Assigned task:
Search through the entries for the word "node" and copy every line that has it.

[Opening Provided data section]

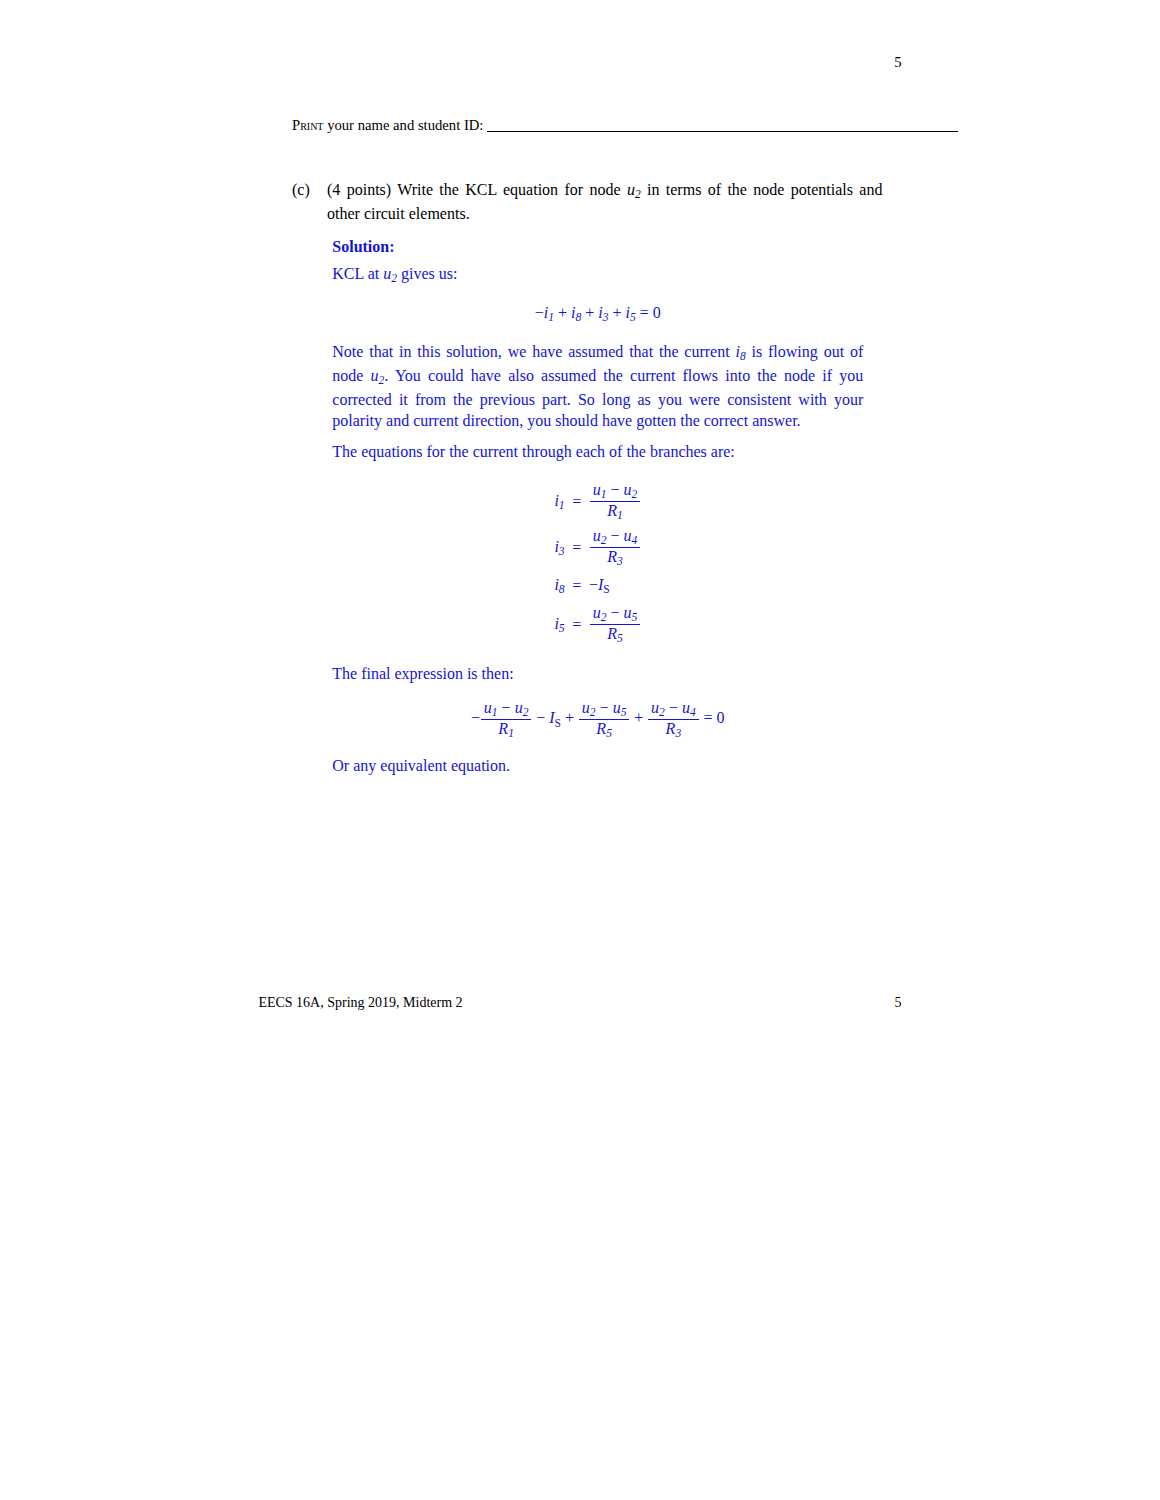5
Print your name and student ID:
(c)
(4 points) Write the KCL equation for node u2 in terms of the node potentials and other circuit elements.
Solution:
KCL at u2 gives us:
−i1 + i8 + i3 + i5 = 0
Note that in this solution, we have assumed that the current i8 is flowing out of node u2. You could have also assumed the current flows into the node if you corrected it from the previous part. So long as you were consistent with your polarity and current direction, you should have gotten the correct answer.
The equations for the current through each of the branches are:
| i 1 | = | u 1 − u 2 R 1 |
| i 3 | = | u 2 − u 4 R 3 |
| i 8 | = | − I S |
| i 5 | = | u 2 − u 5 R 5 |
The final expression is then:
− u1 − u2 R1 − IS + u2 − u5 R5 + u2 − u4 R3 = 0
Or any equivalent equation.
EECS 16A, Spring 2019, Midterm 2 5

[Closing Provided data section]

Exercise output:
(4 points) Write the KCL equation for node u2 in terms of the node potentials and other circuit elements.
Note that in this solution, we have assumed that the current i8 is flowing out of node u2. You could have also assumed the current flows into the node if you corrected it from the previous part. So long as you were consistent with your polarity and current direction, you should have gotten the correct answer.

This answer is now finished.